Mrs. Rohrbach, you work on a computer program which should automatically recognize pictures. How could it help visually impaired people in their daily routines?
Anna Rohrbach: The goal of our work is to develop software which is able to automatically recognize what happens in a scene and communicate it to a person using natural language. Many people could benefit from such a technology, in particular blind and visually impaired. One application that we consider in our work is generating descriptions for movies. This would let visually impaired people follow the storyline and understand what happens in a movie along with their non-visually impaired peers. Another direction that we have studied is targeting human daily routines, such as cooking. The computer assistant which understands the process of preparing a meal and is able to recognize the involved objects can be useful for a visually impaired person. While so far we focused on generating descriptions for cooking videos, the system could be extended to help the person locate certain objects or answer questions that require visual inspection, for example: “What is in this jar?”. There is currently a high interest in the research community to integrate Computer Vision, Machine Learning, and Natural Language Processing techniques.
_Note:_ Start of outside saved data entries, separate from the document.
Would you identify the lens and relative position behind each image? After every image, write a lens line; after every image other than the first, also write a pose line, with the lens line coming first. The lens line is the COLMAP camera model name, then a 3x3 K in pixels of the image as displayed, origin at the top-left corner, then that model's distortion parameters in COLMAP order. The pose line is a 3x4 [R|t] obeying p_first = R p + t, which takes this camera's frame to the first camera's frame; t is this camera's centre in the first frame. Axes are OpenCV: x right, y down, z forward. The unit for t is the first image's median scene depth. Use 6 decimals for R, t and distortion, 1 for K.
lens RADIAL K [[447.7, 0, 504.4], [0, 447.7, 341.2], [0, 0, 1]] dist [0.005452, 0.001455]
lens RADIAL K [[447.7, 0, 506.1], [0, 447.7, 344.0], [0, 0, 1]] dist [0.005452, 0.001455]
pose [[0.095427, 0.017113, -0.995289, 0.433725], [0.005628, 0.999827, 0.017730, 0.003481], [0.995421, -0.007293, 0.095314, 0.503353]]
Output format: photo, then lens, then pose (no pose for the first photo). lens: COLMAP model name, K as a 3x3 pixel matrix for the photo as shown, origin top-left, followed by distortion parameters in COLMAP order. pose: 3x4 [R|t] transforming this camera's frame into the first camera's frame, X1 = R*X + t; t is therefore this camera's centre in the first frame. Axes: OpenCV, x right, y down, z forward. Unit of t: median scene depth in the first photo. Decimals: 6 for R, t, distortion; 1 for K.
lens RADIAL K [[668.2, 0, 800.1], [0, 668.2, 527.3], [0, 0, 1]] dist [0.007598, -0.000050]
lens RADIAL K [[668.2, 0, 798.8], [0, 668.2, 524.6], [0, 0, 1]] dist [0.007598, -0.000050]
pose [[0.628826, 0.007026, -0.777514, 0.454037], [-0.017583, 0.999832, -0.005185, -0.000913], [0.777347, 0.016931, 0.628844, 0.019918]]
With the rapid progress in the field, it is likely that soon mobile devices will be providing support for the visually impaired people during shopping and other daily routines.
How does it work?
Rohrbach: The technologies that we rely on in our work are Machine Learning methods. The general idea is to supply a software with training data, such as video and associated sentence description, and teach it to describe new videos. During the training process the software learns which motion and pose are discriminative for specific human actions. It also needs to recognize the manipulated objects, for example: knife and orange. Finally, we provide the predictions of our visual recognizers into the next part of the pipeline which produces sentences. We have experimented with two different sentence generation approaches. First is a Machine Translation approach, similar to translating from one language to another. In our case we translate the predicted labels (for example: cut, knife and orange) into a natural language sentence: “The person cuts an orange”. Our second approach makes use of an artificial recurrent neural network, which directly generates a sentence from the visual features.
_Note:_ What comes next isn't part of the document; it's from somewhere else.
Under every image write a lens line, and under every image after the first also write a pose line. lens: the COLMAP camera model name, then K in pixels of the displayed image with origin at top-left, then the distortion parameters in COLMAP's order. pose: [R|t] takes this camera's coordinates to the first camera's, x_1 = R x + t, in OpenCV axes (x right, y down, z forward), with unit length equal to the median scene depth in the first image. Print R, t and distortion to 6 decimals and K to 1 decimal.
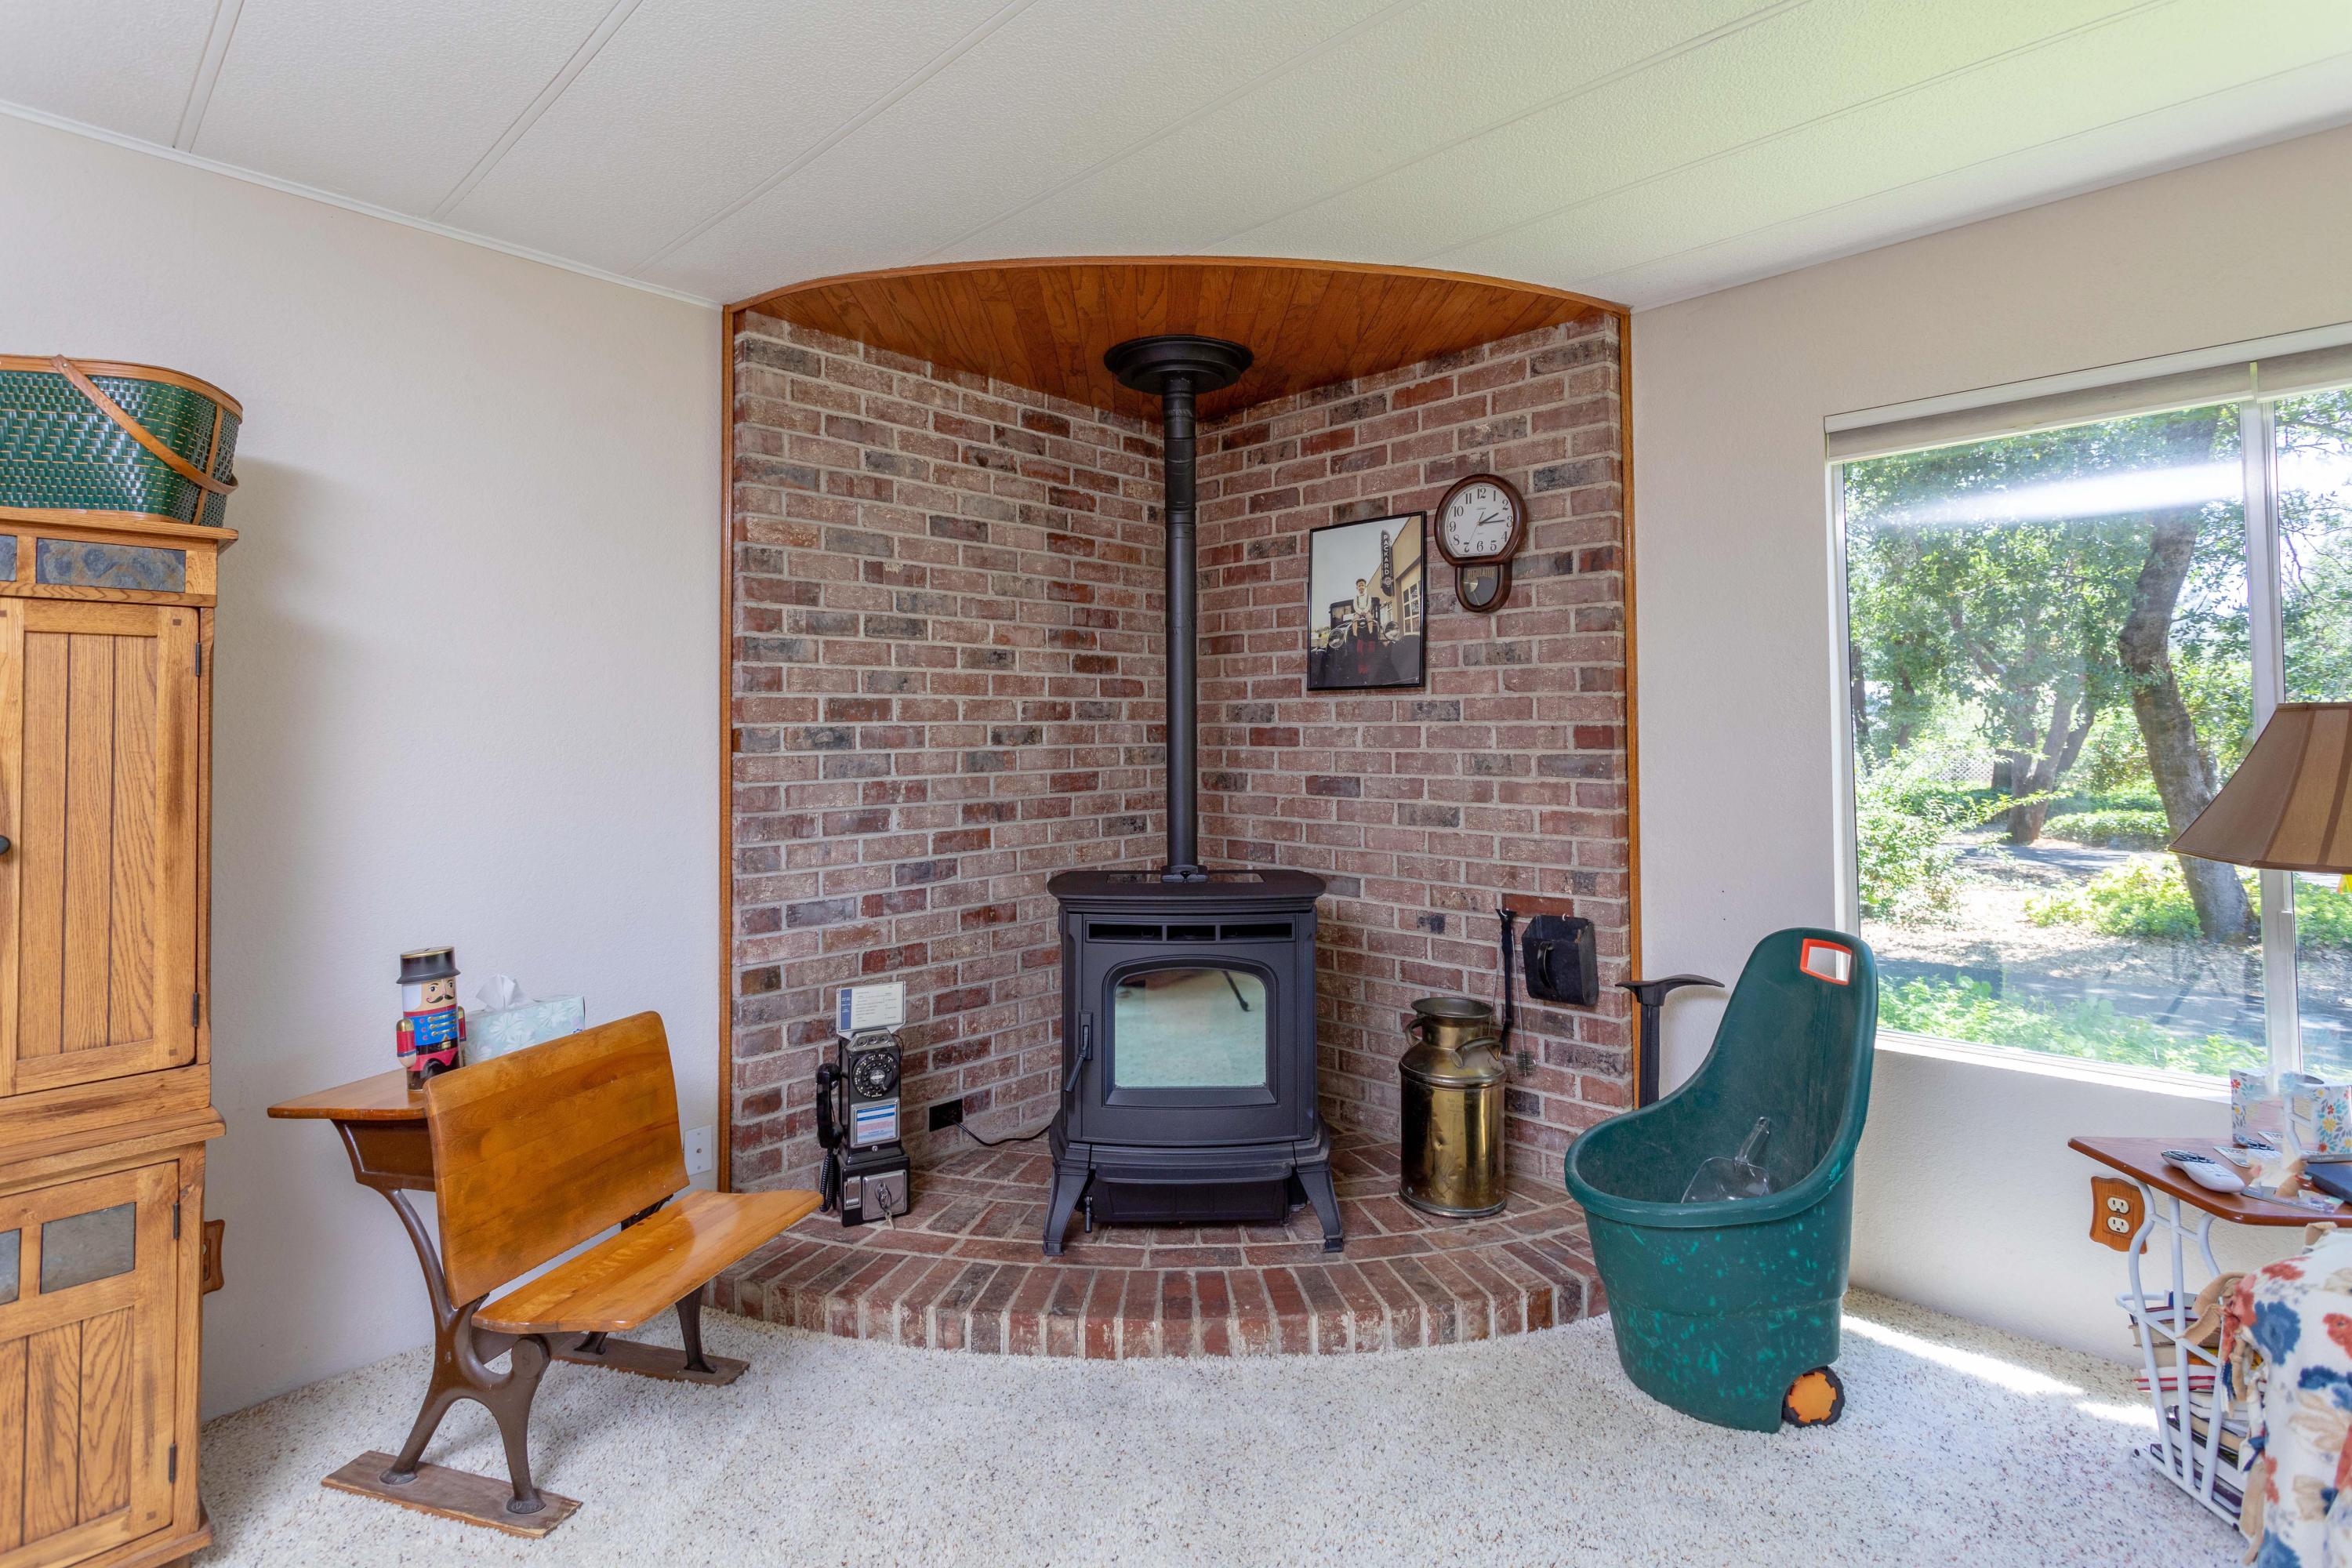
lens RADIAL K [[1137.3, 0, 1170.8], [0, 1137.3, 694.5], [0, 0, 1]] dist [-0.001509, -0.000171]
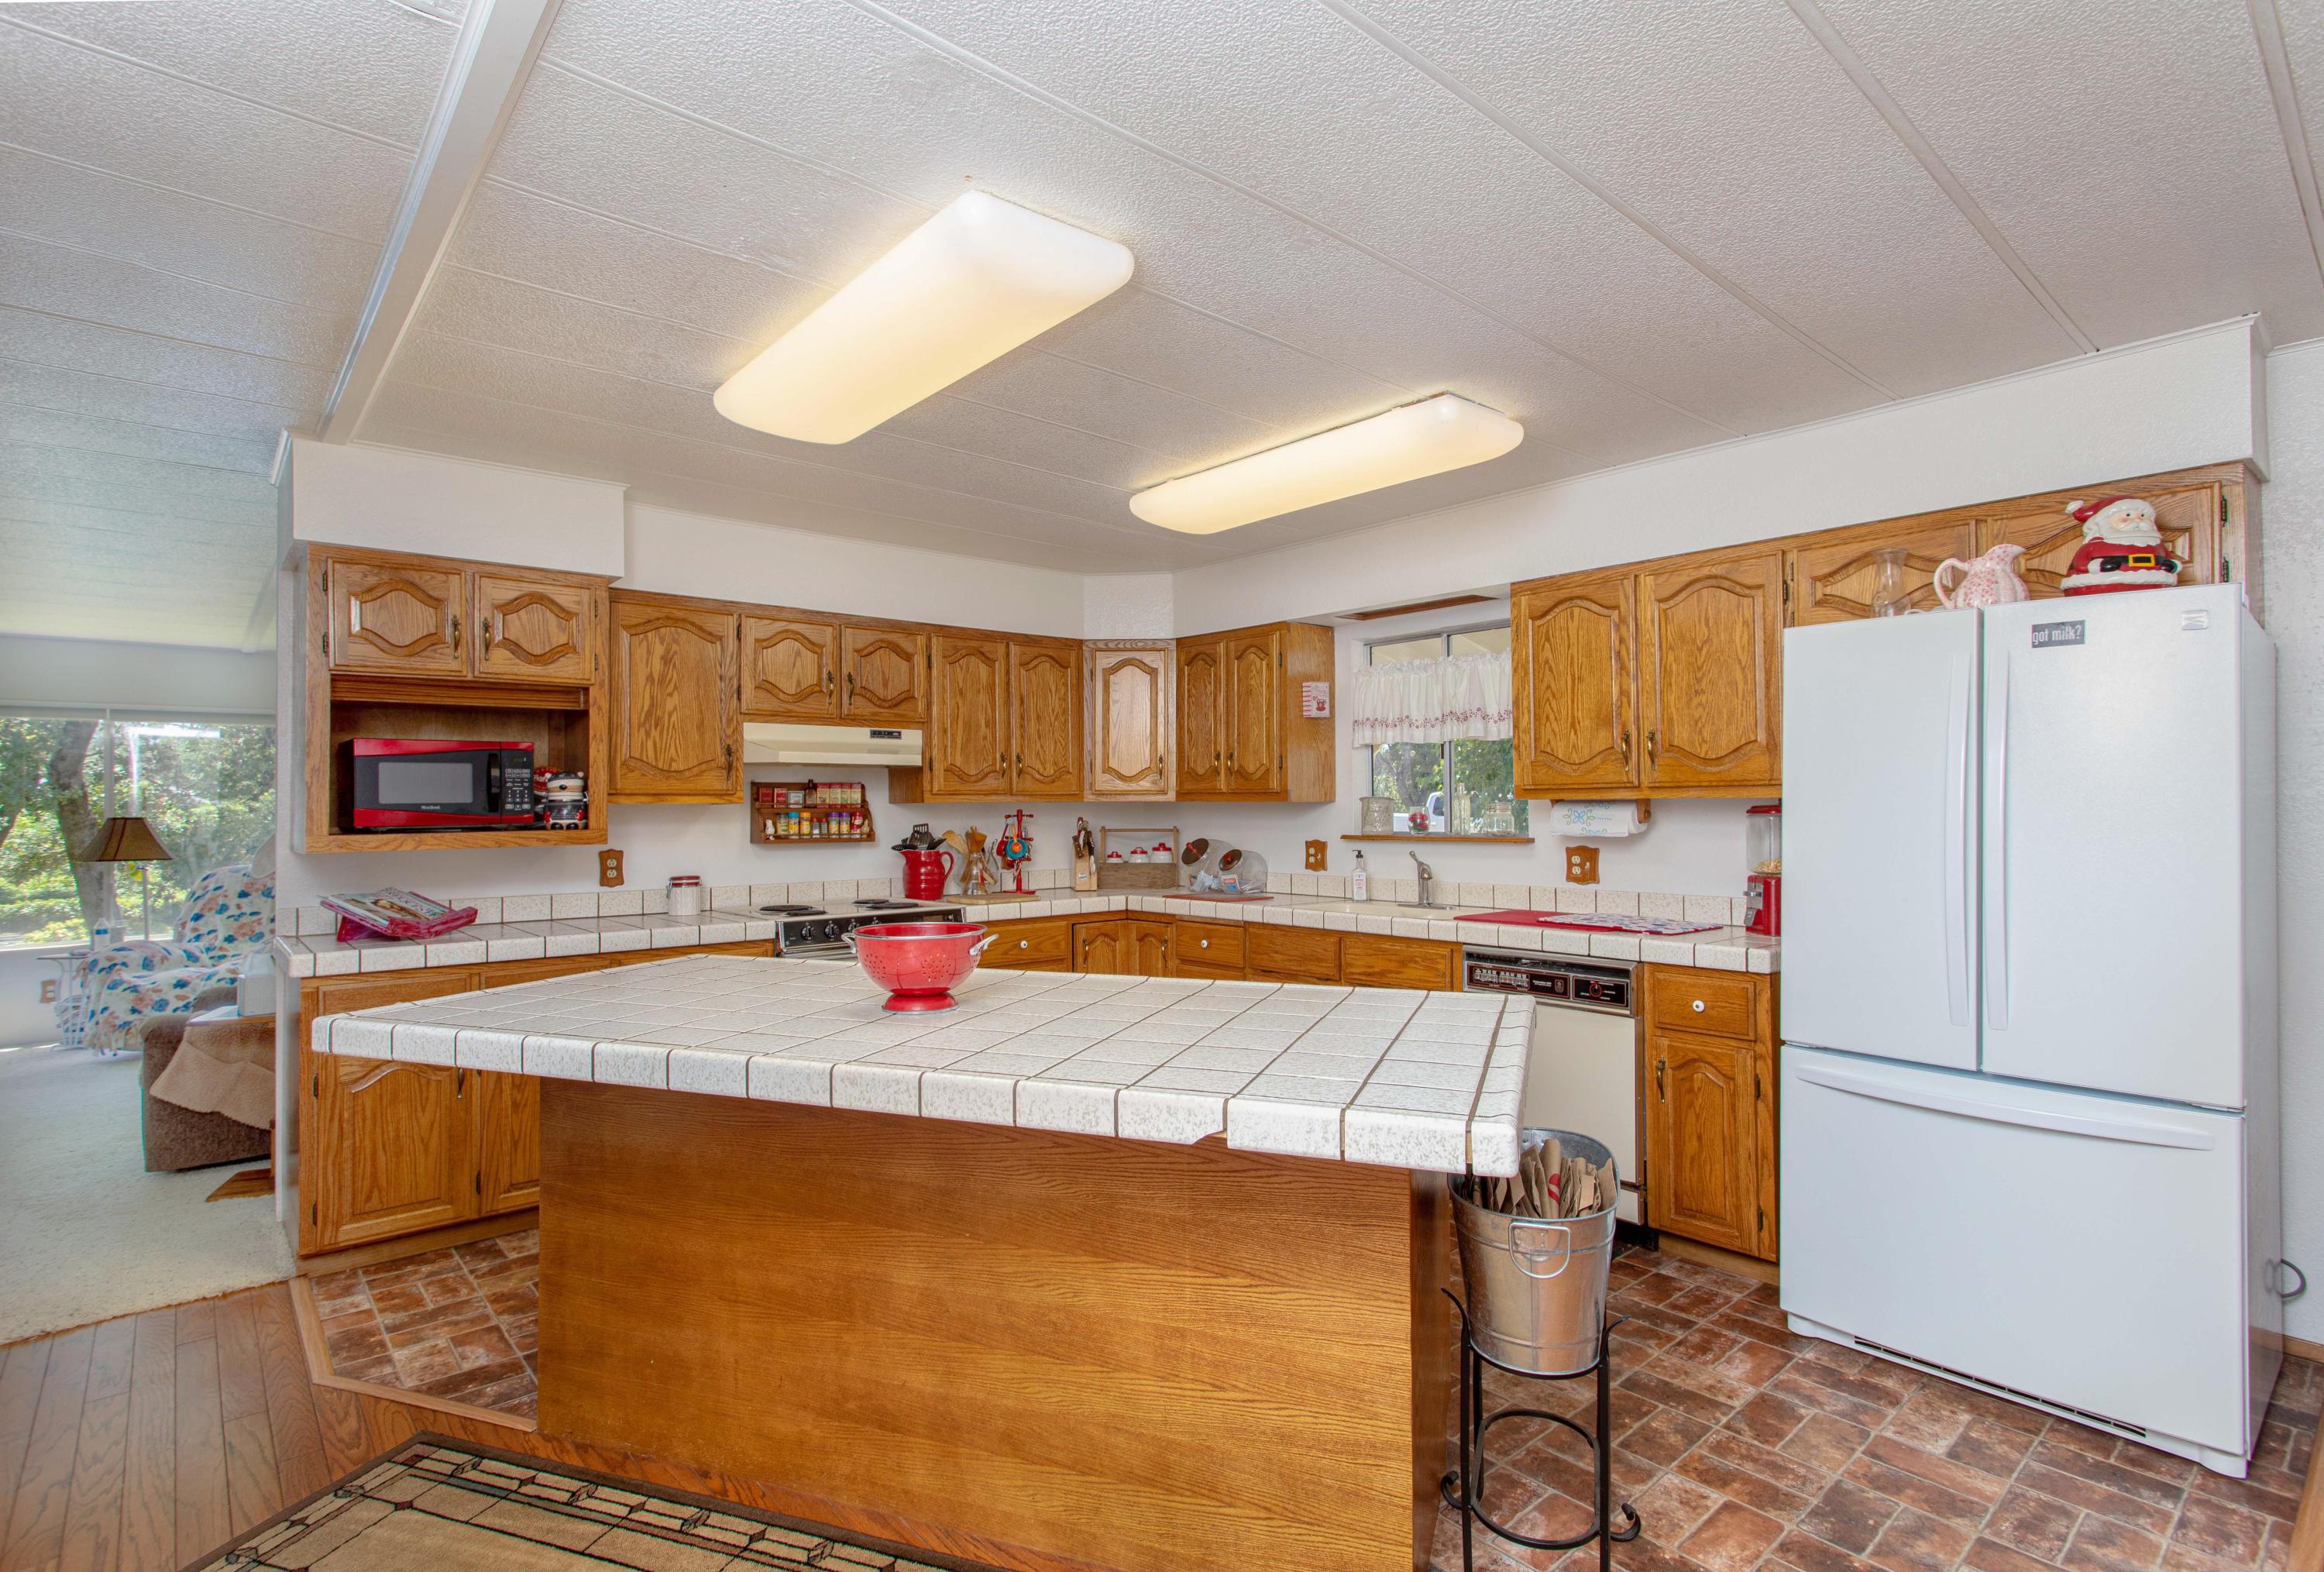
lens RADIAL K [[1123.8, 0, 1160.9], [0, 1123.8, 796.7], [0, 0, 1]] dist [-0.001509, -0.000171]
pose [[0.085381, 0.017821, 0.996189, -0.485390], [-0.013315, 0.999771, -0.016744, -0.004195], [-0.996259, -0.011835, 0.085599, -0.556159]]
What do you suggest when will the program have arrived in every home?
Rohrbach: Our movie description project is still at rather early stage of development. The end goal system has to solve various visual recognition challenges as well as understand the movie plot, etc. It will probably take five to ten years to fully automate this process. As for the kitchen computer assistant, I imagine that first such systems could appear in about five years, while within ten years we will see some impressive new technologies coming to our homes.
What does inclusion mean to you?
Rohrbach: For me inclusion is recognition that everyone has equal rights to be part of the society, while support should be provided for those who require it. I believe that technologies specifically developed for the visually impaired people will eliminate some of the daily life challenges they have to face, help them be more independent and realize their full potential.